Kasimir Malevich was born in 1879 in Ukraine, to Polish parents who travelled throughout Russia in search of work. His father was employed, for a time, in railway construction and the young Kasimir joined him in his early teenage years. At the age of twelve, Malevich started to draw and set his mind on a career in art. He attended several art schools, beginning with the Kiev School of Art in 1895. Then in 1904, Malevich moved on to the Stroganov School of Art in Moscow. He then continued at the Moscow School of Painting, Sculpture, and Architecture, where his early work was influenced by the Impressionist and Post-Impressionist teaching he received there.
In 1907, Malevich made the acquaintance of Wassily Kandinsky, Mikhail Larionov, and David Burliuk. Their influence prompted a move towards a more unconventional style to his work. A lot of Malevich’s work following this period involved rustic scenes of peasant life. Then in 1912, he worked in a Cubo-Futuristic style resulting in the geometric portrayal of natural forms, one example of which is Woodcutter.
In 1915, Malevich published a manifesto entitled, From Cubism to Suprematism, following which he gave up the figurative elements in his painting in favour of pure abstraction. He then worked alongside other Suprematist artists in Skoptsi and Verbovka village. Then in 1916-1917, he took part in exhibitions of the Jack of Diamonds group along with colleagues, including, David Burliuk, A. Ekster, and Nathan Altman. Examples of Malevich’s Suprematist paintings include Black Square and White on White. Malevich was fascinated with aerial photography. This additional element opened up new possibilities and his Suprematist work produced a series of familiar aerial landscape views rendered into abstraction.

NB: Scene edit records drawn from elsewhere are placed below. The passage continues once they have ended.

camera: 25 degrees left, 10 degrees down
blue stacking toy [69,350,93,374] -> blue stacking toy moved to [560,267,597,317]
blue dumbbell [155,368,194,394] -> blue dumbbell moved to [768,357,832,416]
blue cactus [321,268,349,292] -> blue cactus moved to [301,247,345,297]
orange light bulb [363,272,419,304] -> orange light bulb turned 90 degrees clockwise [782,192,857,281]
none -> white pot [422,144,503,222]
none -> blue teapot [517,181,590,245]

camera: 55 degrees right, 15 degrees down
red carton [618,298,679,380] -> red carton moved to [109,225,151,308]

After the October Revolution, Malevich joined the Collegium on the Arts of Narkompros, commissioned for the protection of museums and monuments. He taught at the Vitebsk Practical Arts School in the USSR 1919-1922, The Leningrad Academy of Arts 1922-1927, the State Art Institute in Kiev 1927-1929, and the House of Arts in Leningrad in 1930. Malevich published his book, The World as Non-Objectivity in 1926 which outlines his Suprematist theories.

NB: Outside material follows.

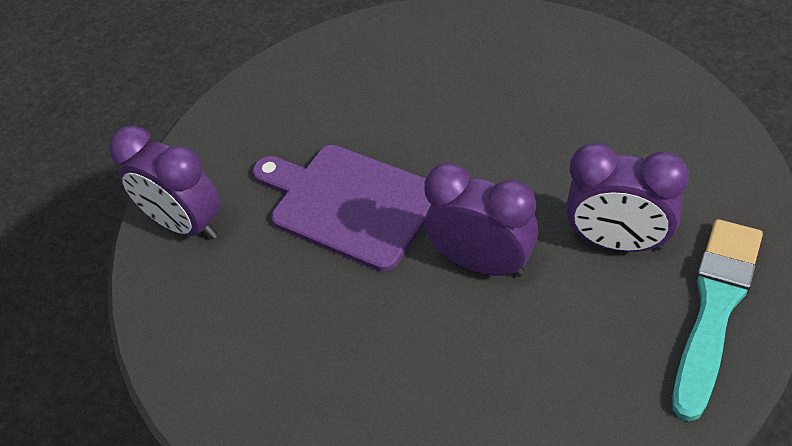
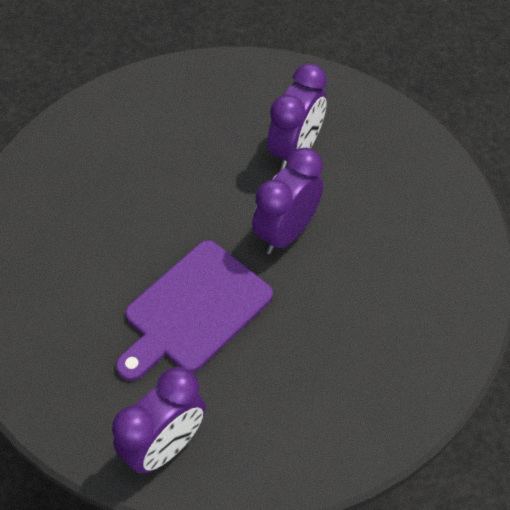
camera: 85 degrees left, 5 degrees up
turquoise brush [672,219,763,421] -> none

Malevich’s work has not been universally accepted without criticism. The Western artist/art historian Alexandre Benois criticised his style as being devoid of goodness and purity and lacking in love of nature or life. Malevich’s response was that art could develop and advance for art’s sake alone: art has no need of us, never has and never will.
In 1927, Malevich travelled to Warsaw then onto Berlin and Munchen where he finally gained international recognition. He made arrangements to leave most of his paintings in Germany when he returned to the USSR, correctly anticipating the shift in policy by the Soviet Authorities towards modern art after the fall of Lenin and Trotsky. The Stalin regime condemned all types of abstract art as the work of the ‘bourgeois’ and Malevich was banned from producing or exhibiting such work.

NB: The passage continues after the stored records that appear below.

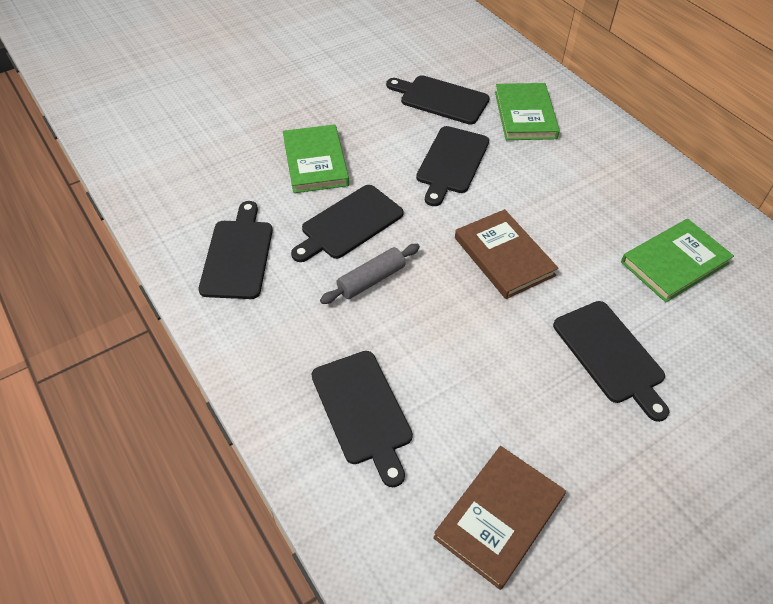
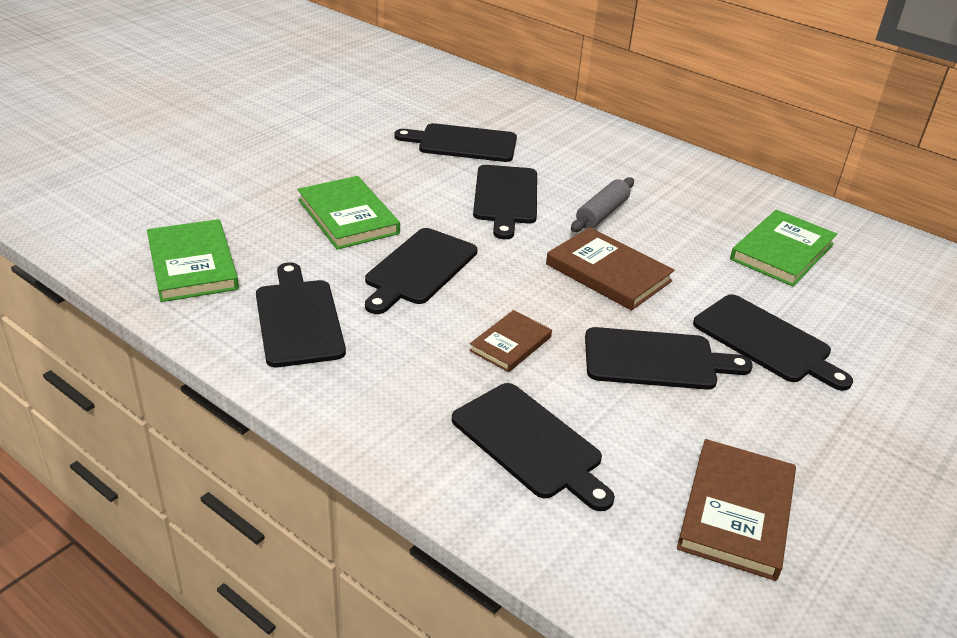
camera: 20 degrees left, 15 degrees down
grey rolling pin [320,244,420,304] -> grey rolling pin moved to [571,177,634,232]
green book [495,83,560,140] -> green book moved to [147,219,239,302]
none -> brown book [469,310,552,372]
none -> black cutting board [585,327,753,390]

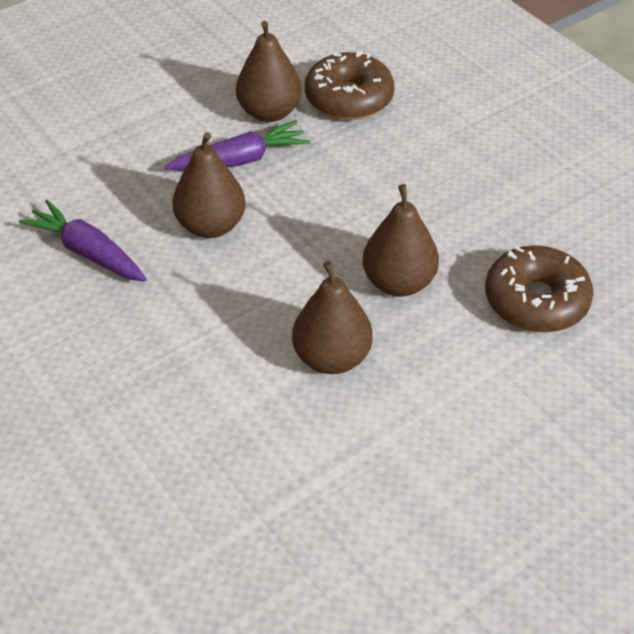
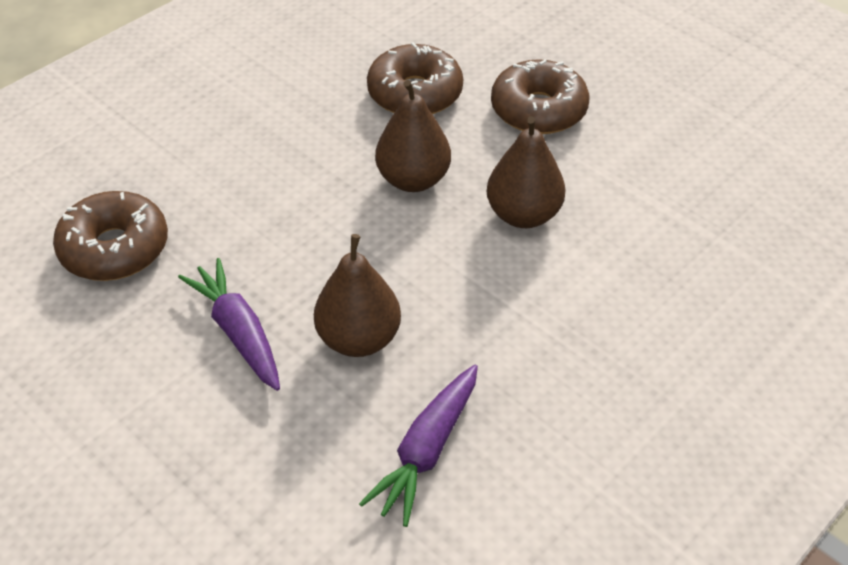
camera: 100 degrees left, 0 degrees up
brown pear [236,21,302,122] -> none
none -> brown donut [491,59,589,134]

Much more recently, with changes in the rigid politics and regime within the Soviet bloc, Malevich’s work has reappeared in art exhibitions in Russia. A book of his, including, art theory and reminiscences has been published since he died of cancer in 1935. Malevich was exhibited on his death bed with the Black Square above him. His tomb is marked by a white cube decorated with a black square.